[ACTION ITEM]: Below are the records. Retype, exactly, the lines from the first through the line with "21: (465, 323, 2.72)", and leave out the pictures.

(Collected data)
━━━━━━━━━━━━━━━━━━━━━━━━━━━━━━

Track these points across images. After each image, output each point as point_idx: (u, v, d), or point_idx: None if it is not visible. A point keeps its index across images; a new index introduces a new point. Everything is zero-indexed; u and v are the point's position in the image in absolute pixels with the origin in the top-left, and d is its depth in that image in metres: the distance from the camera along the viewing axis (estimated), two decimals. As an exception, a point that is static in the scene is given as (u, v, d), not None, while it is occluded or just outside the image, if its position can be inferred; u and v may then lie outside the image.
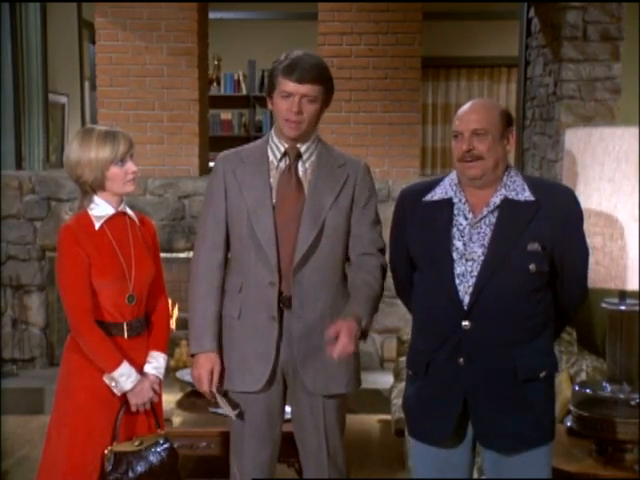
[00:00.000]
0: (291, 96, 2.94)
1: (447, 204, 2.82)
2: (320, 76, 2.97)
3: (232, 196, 3.06)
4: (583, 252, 2.85)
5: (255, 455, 3.11)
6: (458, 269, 2.75)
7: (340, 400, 3.13)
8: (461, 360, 2.75)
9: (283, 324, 3.03)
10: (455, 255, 2.76)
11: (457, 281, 2.75)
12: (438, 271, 2.79)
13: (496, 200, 2.75)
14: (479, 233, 2.75)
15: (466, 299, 2.73)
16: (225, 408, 3.10)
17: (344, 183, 3.06)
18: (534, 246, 2.71)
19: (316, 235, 3.00)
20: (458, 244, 2.76)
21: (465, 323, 2.72)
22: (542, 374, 2.76)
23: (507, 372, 2.73)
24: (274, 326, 3.01)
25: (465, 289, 2.74)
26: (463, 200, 2.80)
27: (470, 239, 2.75)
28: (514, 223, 2.72)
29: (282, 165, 3.06)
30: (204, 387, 3.07)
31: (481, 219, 2.76)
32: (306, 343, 3.02)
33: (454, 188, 2.83)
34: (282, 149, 3.06)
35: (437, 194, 2.85)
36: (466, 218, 2.78)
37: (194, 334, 3.09)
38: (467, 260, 2.74)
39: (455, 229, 2.78)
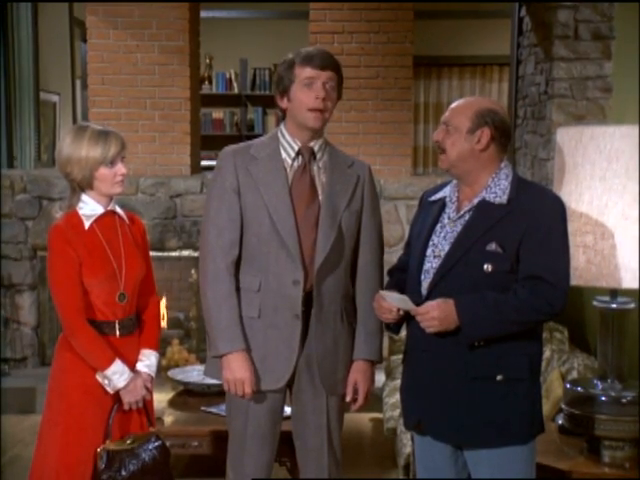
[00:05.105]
0: (314, 83, 2.94)
1: (441, 203, 2.88)
2: (336, 63, 3.01)
3: (247, 193, 2.99)
4: (547, 263, 2.69)
5: (258, 455, 3.09)
6: (426, 265, 2.79)
7: (342, 399, 3.14)
8: (421, 353, 2.81)
9: (304, 323, 3.02)
10: (429, 251, 2.80)
11: (422, 277, 2.80)
12: (412, 266, 2.86)
13: (475, 201, 2.78)
14: (452, 232, 2.79)
15: (425, 294, 2.78)
16: (404, 304, 2.78)
17: (355, 185, 3.08)
18: (492, 246, 2.70)
19: (335, 237, 3.01)
20: (435, 241, 2.81)
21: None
22: (498, 377, 2.72)
23: (458, 369, 2.74)
24: (297, 324, 3.00)
25: (426, 285, 2.78)
26: (454, 199, 2.85)
27: (444, 237, 2.79)
28: (480, 224, 2.73)
29: (296, 164, 3.05)
30: (248, 389, 2.96)
31: (458, 218, 2.79)
32: (323, 342, 3.04)
33: (452, 188, 2.88)
34: (296, 148, 3.04)
35: (440, 193, 2.91)
36: (449, 217, 2.82)
37: (223, 335, 2.97)
38: (435, 257, 2.78)
39: (438, 226, 2.83)
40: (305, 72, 2.95)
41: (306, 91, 2.95)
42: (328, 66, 2.97)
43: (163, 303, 6.21)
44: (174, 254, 6.25)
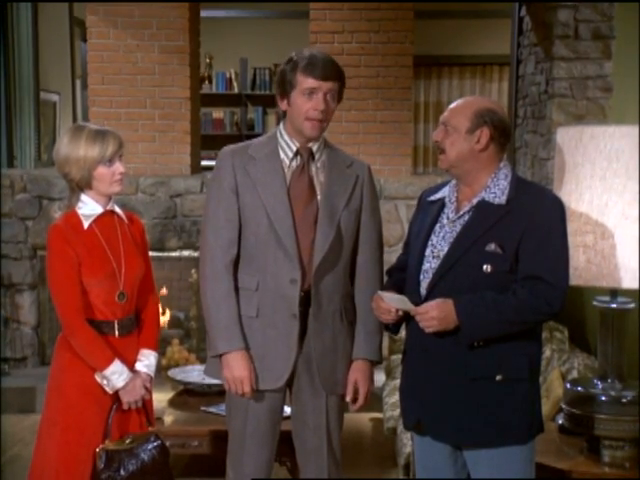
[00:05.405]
0: (315, 94, 2.93)
1: (440, 203, 2.88)
2: (339, 72, 3.00)
3: (245, 193, 3.00)
4: (546, 263, 2.69)
5: (257, 454, 3.08)
6: (425, 265, 2.80)
7: (341, 399, 3.14)
8: (420, 353, 2.81)
9: (302, 322, 3.02)
10: (428, 252, 2.80)
11: (421, 277, 2.80)
12: (411, 266, 2.86)
13: (474, 201, 2.78)
14: (451, 232, 2.79)
15: (424, 295, 2.78)
16: (403, 304, 2.78)
17: (354, 184, 3.08)
18: (491, 247, 2.70)
19: (334, 236, 3.01)
20: (434, 241, 2.81)
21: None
22: (498, 377, 2.72)
23: (457, 369, 2.74)
24: (295, 324, 3.00)
25: (425, 285, 2.78)
26: (452, 199, 2.85)
27: (443, 238, 2.80)
28: (480, 224, 2.74)
29: (294, 164, 3.04)
30: (247, 388, 2.97)
31: (457, 219, 2.79)
32: (321, 341, 3.04)
33: (452, 188, 2.88)
34: (294, 148, 3.04)
35: (439, 193, 2.91)
36: (448, 217, 2.82)
37: (222, 334, 2.98)
38: (434, 257, 2.79)
39: (437, 226, 2.83)
40: (307, 82, 2.93)
41: (306, 100, 2.95)
42: (330, 77, 2.95)
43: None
44: (174, 254, 6.25)
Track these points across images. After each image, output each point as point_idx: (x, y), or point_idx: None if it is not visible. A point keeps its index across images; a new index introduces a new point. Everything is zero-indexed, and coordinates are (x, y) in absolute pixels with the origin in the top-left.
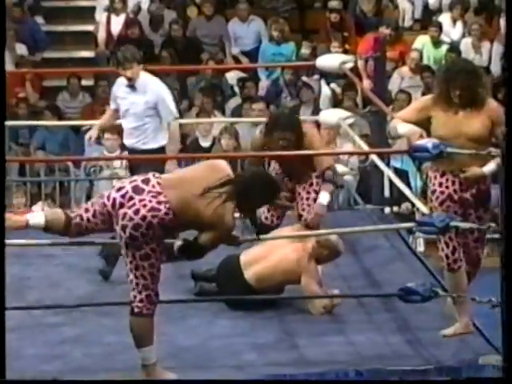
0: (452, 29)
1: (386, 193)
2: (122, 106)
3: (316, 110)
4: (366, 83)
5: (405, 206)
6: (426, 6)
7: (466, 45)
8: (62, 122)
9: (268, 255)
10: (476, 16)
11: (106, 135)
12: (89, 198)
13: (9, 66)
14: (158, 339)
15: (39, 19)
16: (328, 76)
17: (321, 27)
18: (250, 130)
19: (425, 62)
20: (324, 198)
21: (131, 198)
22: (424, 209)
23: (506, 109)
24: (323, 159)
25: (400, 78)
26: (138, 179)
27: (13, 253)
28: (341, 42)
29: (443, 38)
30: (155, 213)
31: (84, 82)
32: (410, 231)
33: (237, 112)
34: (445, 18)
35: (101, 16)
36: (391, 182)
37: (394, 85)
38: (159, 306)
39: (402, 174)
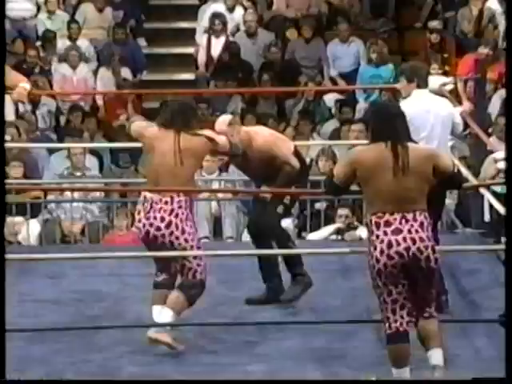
0: None
1: (486, 217)
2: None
3: None
4: (466, 105)
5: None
6: None
7: None
8: None
9: None
10: None
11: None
12: None
13: (111, 89)
14: None
15: (141, 41)
16: None
17: (420, 48)
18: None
19: None
20: None
21: None
22: None
23: (506, 108)
24: None
25: (500, 101)
26: None
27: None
28: (440, 63)
29: None
30: None
31: None
32: None
33: (334, 134)
34: None
35: (201, 38)
36: (491, 206)
37: (494, 107)
38: None
39: (502, 198)
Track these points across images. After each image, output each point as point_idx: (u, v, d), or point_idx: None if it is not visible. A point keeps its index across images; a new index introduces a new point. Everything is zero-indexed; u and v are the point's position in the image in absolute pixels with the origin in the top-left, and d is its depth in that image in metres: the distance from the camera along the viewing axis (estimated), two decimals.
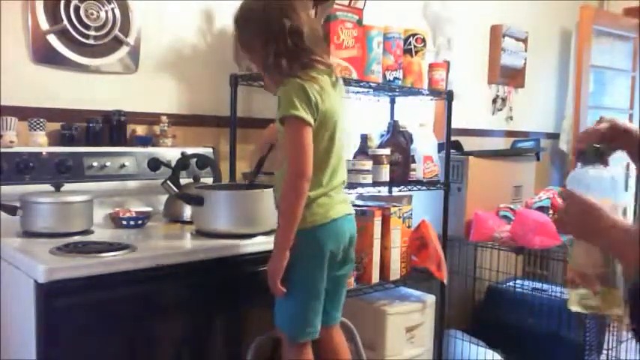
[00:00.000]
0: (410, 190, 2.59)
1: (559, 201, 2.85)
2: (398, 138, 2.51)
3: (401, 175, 2.47)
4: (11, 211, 1.74)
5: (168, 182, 1.91)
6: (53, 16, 2.00)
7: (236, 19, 1.69)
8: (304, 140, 1.55)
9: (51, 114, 2.01)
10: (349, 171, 2.25)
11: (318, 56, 1.63)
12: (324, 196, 1.64)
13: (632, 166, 2.67)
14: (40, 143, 1.93)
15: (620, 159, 1.17)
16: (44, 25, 1.99)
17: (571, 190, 0.98)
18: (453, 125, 2.73)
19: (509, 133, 3.72)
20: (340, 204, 1.68)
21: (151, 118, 2.24)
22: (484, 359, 2.66)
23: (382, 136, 2.59)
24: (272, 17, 1.60)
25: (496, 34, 3.49)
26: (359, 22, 2.25)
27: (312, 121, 1.55)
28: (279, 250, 1.59)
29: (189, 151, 2.19)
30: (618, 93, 4.31)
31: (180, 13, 2.30)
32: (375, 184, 2.37)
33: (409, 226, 2.46)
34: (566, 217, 0.94)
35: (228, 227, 1.78)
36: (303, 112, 1.53)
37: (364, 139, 2.49)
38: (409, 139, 2.57)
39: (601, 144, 1.07)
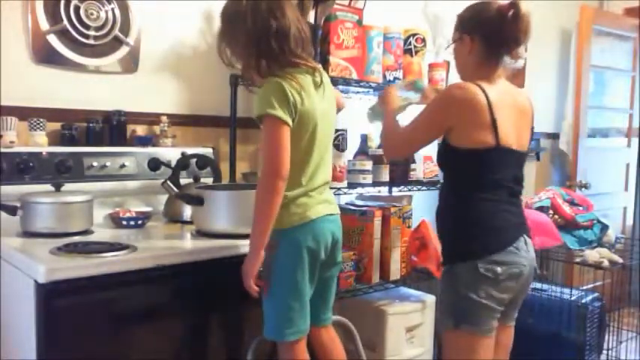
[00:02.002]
0: (410, 190, 2.59)
1: (558, 201, 2.85)
2: None
3: (401, 175, 2.47)
4: (11, 211, 1.74)
5: (168, 182, 1.91)
6: (53, 16, 2.01)
7: (223, 13, 1.67)
8: (281, 139, 1.53)
9: (51, 114, 2.01)
10: (349, 171, 2.26)
11: (301, 59, 1.61)
12: (304, 196, 1.62)
13: None
14: (40, 143, 1.93)
15: None
16: (44, 25, 1.99)
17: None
18: None
19: None
20: (321, 204, 1.66)
21: (151, 118, 2.24)
22: None
23: None
24: (259, 17, 1.58)
25: None
26: (359, 22, 2.25)
27: (289, 120, 1.54)
28: (252, 250, 1.58)
29: (189, 151, 2.19)
30: (618, 93, 4.30)
31: (181, 14, 2.30)
32: (375, 184, 2.37)
33: (409, 226, 2.46)
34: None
35: (228, 227, 1.78)
36: (280, 112, 1.52)
37: (364, 139, 2.48)
38: None
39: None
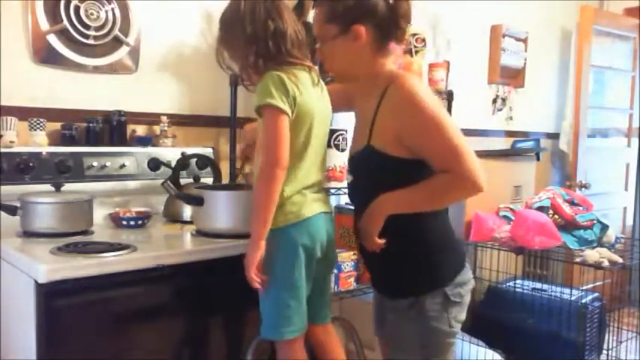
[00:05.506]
0: None
1: (558, 201, 2.85)
2: None
3: None
4: (11, 211, 1.74)
5: (168, 182, 1.91)
6: (53, 16, 2.01)
7: (222, 18, 1.69)
8: (280, 129, 1.53)
9: (51, 114, 2.01)
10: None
11: (297, 59, 1.63)
12: (298, 194, 1.62)
13: None
14: (40, 143, 1.93)
15: None
16: (44, 25, 1.99)
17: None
18: None
19: (509, 133, 3.73)
20: (315, 202, 1.66)
21: (151, 118, 2.24)
22: (484, 359, 2.66)
23: None
24: (257, 18, 1.60)
25: (496, 34, 3.49)
26: None
27: (289, 111, 1.54)
28: (253, 241, 1.57)
29: (189, 151, 2.19)
30: (618, 93, 4.31)
31: (181, 14, 2.30)
32: None
33: None
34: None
35: (228, 227, 1.78)
36: (279, 102, 1.52)
37: None
38: None
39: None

━━━━━━━━━━━━━━━━━━━━━━━━━━━━━━

[SOLUTION BELOW]:
Track these points across images. After each image, output each point as point_idx: (u, v, d), or point_idx: None if it is not visible. A point keeps its index across images; a new index introduces a new point. Everything is zero-indexed; u and v are the point's position in the image in absolute pixels with the origin in the top-left, and d is its depth in that image in metres: the distance from the camera along the viewing axis (estimated), two decimals. As an exception, a point that is static in the scene is given as (u, v, d), not None, while it is occluded or just outside the image, if its position can be inferred; u and v may then lie outside the image.
[00:00.000]
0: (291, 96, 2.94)
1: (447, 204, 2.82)
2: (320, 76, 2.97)
3: (232, 196, 3.06)
4: (583, 252, 2.85)
5: (255, 455, 3.11)
6: (458, 269, 2.75)
7: (340, 400, 3.13)
8: (461, 360, 2.75)
9: (283, 324, 3.03)
10: (455, 255, 2.76)
11: (457, 281, 2.75)
12: (438, 271, 2.79)
13: (496, 200, 2.75)
14: (479, 233, 2.75)
15: (466, 299, 2.73)
16: (225, 408, 3.10)
17: (344, 183, 3.06)
18: (534, 246, 2.71)
19: (316, 235, 3.00)
20: (458, 244, 2.76)
21: (465, 323, 2.72)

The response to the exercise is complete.